I dont, I have nothing to hide


----------



## Turner (Oct 7, 2005)

you honestly think that they just started doing this in Bush's term? This has been going on for years, it just so happend that some one let the cat out of the bag so to say. There a probably a lot of things that go on in our country behinde closed doors and behinde our backs. A lot of good people go into politics....................


----------



## zogman (Mar 20, 2002)

Heard the results of a poll on the radio today and someting like 64% think it's ok. Must have nothing to hide. What have you Flux (better known as Militant Tiger) got to hide?????????? :eyeroll:


----------



## boondocks (Jan 27, 2006)

Good for them!I wish they would do more.


----------



## Gohon (Feb 14, 2005)

Go into most big electronic stores and the first thing they ask you for at the register is your phone number or zip code. You think that pretty thing behind the counter wants to call you. No it is tracking data. When using most Internet sites they use cookies for tracking data. This very forum uses tracking data each time you log on. Hell give me your address and I'll tell you the color of your patio furniture through Google US. If you want to be bothered about something then be bothered about the idiot that is doing the leaking. He or she is more dangerous to your safety than anything the government is doing.


----------



## Sasha and Abby (May 11, 2004)

T3|-| F7U>< C4P4C41 said:


> http://news.bbc.co.uk/2/hi/americas/4762623.stm
> 
> 
> 
> ...


You are probably one of the same morons that would be *****ing if they did not do it (after another attack).
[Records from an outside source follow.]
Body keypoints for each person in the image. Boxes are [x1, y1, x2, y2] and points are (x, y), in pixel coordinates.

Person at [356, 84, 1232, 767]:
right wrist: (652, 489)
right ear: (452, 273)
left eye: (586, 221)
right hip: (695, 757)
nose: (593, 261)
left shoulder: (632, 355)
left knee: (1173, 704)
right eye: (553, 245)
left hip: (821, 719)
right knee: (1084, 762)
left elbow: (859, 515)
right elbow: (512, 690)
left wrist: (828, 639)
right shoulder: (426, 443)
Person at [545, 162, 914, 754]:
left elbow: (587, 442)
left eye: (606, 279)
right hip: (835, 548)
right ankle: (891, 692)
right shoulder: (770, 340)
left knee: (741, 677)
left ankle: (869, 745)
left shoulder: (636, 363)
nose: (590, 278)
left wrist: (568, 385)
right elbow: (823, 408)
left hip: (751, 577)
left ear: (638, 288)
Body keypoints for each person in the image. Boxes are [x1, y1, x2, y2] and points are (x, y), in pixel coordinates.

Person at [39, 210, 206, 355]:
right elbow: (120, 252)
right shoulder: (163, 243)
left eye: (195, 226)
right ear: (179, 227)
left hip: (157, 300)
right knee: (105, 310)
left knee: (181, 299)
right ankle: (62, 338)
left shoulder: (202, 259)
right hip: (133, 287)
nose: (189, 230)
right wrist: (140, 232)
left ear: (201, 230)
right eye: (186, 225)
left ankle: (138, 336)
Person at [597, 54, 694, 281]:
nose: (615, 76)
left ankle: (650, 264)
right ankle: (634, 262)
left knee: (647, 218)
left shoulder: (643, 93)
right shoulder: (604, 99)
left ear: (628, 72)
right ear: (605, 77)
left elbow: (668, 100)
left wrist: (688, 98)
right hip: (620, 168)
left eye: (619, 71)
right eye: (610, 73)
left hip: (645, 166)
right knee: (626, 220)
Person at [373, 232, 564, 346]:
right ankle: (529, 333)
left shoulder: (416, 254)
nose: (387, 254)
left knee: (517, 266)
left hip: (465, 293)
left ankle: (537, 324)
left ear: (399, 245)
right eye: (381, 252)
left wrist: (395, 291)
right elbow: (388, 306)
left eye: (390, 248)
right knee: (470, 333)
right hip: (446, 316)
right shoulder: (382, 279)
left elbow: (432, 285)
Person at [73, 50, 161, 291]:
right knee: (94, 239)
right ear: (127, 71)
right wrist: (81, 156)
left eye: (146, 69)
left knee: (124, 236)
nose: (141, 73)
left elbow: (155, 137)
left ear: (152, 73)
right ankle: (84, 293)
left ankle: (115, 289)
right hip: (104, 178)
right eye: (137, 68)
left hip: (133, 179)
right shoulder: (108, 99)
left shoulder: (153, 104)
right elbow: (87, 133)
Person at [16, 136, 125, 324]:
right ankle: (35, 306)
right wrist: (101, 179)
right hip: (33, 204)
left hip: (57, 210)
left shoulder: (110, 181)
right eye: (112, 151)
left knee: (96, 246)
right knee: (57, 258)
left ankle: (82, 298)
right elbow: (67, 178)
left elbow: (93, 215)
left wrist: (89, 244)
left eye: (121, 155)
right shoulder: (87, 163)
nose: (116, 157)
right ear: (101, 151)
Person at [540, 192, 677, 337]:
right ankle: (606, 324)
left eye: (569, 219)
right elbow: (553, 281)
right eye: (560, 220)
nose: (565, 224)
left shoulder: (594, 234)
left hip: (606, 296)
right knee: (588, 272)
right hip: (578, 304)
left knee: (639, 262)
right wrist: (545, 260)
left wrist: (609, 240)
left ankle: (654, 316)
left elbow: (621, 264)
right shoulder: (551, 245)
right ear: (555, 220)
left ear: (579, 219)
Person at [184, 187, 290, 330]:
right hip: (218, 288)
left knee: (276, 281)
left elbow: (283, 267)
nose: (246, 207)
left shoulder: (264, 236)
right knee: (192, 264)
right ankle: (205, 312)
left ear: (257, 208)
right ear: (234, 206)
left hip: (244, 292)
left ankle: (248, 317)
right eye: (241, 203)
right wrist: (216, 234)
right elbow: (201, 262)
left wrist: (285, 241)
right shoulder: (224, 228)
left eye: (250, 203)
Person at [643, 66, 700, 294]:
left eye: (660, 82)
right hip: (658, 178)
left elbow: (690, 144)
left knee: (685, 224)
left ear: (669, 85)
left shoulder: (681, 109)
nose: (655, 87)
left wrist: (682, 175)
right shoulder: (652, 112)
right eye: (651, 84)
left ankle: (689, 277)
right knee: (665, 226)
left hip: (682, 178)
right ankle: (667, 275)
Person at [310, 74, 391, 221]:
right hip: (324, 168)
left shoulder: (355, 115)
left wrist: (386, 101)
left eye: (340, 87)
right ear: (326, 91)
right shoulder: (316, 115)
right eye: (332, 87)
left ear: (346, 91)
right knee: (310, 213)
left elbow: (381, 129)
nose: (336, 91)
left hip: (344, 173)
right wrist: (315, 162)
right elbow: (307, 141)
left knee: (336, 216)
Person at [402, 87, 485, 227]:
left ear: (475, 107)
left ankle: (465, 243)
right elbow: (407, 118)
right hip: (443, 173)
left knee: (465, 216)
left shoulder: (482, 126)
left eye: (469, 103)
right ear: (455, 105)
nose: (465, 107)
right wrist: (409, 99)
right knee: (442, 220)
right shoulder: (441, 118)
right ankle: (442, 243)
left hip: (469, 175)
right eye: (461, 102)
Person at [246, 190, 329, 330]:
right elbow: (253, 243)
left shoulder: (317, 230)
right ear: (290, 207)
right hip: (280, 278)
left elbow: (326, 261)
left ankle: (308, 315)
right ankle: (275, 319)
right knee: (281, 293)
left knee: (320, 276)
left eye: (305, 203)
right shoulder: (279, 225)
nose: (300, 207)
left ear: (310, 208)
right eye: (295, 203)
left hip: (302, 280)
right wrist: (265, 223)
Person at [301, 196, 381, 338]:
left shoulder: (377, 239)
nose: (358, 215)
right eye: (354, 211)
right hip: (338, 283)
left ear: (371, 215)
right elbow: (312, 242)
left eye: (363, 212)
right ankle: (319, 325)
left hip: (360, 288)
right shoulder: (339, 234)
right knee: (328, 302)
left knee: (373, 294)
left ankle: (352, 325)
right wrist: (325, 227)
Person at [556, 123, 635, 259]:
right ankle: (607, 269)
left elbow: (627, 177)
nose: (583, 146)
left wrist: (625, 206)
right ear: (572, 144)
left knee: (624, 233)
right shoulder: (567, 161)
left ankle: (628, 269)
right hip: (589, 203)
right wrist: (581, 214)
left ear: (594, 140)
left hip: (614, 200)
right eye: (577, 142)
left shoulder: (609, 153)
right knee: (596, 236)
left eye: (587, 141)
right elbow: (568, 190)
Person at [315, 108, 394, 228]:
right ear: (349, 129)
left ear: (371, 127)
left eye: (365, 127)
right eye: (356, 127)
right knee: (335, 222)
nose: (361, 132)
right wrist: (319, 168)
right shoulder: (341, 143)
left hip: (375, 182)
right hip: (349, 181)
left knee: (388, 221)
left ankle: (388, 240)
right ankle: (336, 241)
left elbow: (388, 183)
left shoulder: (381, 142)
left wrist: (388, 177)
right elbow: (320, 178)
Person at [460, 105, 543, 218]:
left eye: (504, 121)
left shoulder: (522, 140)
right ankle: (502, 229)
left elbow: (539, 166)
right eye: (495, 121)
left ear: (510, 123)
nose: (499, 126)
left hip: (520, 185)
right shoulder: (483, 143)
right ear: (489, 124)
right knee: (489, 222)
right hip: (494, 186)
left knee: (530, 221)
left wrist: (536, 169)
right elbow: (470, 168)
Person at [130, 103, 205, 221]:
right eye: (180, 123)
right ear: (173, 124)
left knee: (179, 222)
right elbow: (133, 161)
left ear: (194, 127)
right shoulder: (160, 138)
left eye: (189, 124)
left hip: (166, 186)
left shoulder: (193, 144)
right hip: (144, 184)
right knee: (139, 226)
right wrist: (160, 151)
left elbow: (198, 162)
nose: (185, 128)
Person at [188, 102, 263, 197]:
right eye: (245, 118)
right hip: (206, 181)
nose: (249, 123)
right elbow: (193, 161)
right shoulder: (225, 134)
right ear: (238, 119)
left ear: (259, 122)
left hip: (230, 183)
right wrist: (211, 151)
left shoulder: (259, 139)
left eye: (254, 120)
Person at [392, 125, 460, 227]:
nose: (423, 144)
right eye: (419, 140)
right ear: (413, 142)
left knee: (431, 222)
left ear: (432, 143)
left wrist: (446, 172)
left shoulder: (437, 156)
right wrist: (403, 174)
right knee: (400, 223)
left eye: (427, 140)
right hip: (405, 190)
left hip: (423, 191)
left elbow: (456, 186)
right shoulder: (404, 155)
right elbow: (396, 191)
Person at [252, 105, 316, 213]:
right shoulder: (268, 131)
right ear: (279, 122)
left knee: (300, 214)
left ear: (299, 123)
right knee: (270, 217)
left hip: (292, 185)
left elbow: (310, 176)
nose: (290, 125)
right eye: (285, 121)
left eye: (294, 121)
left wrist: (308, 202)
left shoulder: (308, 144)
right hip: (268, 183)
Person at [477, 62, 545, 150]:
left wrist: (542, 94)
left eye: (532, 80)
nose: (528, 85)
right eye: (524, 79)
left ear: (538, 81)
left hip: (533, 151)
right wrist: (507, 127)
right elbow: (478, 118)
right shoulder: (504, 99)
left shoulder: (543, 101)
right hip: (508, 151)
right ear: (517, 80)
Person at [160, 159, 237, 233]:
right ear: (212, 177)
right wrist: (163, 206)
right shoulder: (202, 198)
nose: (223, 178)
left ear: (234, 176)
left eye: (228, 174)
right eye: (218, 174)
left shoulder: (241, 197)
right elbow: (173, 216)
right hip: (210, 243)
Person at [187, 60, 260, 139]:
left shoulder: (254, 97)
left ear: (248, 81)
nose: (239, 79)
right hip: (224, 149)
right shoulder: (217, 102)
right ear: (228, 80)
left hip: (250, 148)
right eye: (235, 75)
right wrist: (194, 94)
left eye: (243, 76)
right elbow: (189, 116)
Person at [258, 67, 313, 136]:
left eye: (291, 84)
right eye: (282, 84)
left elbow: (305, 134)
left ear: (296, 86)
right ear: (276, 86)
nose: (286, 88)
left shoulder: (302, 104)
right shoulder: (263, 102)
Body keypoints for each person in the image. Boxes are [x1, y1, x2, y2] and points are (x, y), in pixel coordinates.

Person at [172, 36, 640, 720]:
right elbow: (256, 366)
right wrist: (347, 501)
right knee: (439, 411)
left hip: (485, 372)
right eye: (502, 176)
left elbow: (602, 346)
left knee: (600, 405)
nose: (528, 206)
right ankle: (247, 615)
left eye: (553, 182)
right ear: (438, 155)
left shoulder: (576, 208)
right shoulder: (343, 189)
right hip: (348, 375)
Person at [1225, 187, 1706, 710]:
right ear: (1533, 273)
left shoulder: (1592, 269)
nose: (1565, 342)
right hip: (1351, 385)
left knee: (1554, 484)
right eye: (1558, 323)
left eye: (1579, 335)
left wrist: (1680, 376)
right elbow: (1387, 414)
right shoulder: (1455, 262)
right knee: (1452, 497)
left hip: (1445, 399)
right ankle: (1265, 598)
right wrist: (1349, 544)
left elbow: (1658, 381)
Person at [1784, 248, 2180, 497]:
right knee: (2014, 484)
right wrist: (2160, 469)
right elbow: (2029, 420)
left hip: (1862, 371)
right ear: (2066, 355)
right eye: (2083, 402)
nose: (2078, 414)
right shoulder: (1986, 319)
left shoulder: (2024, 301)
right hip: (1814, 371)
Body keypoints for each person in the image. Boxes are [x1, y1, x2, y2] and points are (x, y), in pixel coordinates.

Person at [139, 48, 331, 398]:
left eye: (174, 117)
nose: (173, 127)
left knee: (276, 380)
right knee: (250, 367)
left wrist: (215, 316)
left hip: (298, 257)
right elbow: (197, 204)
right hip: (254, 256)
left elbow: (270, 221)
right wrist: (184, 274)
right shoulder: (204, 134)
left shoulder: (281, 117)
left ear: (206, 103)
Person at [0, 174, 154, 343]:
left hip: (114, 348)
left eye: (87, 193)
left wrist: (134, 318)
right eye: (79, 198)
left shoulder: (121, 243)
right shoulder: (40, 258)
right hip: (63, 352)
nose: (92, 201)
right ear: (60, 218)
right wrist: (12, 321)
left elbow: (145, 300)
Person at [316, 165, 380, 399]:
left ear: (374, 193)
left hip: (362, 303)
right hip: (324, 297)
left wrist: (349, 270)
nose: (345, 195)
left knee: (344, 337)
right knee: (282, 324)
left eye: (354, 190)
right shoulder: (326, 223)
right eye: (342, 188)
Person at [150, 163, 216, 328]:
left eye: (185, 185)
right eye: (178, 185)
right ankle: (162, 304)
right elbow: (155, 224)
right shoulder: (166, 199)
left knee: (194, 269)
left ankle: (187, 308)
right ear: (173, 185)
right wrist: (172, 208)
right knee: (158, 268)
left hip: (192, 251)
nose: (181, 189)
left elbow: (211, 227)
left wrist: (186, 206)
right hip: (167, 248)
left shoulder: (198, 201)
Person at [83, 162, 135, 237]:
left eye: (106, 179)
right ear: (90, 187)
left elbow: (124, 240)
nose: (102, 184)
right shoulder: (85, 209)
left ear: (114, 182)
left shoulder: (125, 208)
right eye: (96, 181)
You people amaze me at your stupidity.

Do you really think the government has the time or interest to listen to what ever you think is so important in your life. You flatter yourself. :roll:


----------



## Bobm (Aug 26, 2003)

T3 is MT ignore him.


----------



## USSapper (Sep 26, 2005)

Tony Turner said:


> There a probably a lot of things that go on in our country behinde closed doors and behinde our backs. A lot of good people go into politics....................


I just wish more stuff was not made public-Just go ahead and do it. :sniper:


----------



## Alaskan Brown Bear Killer (Feb 22, 2005)

zogman said:


> Heard the results of a poll on the radio today and someting like 64% think it's ok. Must have nothing to hide. What have you Flux* (better known as Militant Tiger)* got to hide?????????? :eyeroll:


We haven't flush that turd down yet; get the plunger out and get rid of him uke: 
Sounds like his old song and he just keeps on singing it


----------



## USSapper (Sep 26, 2005)

ABBK- settle 8) Karma will take its course :lol:


----------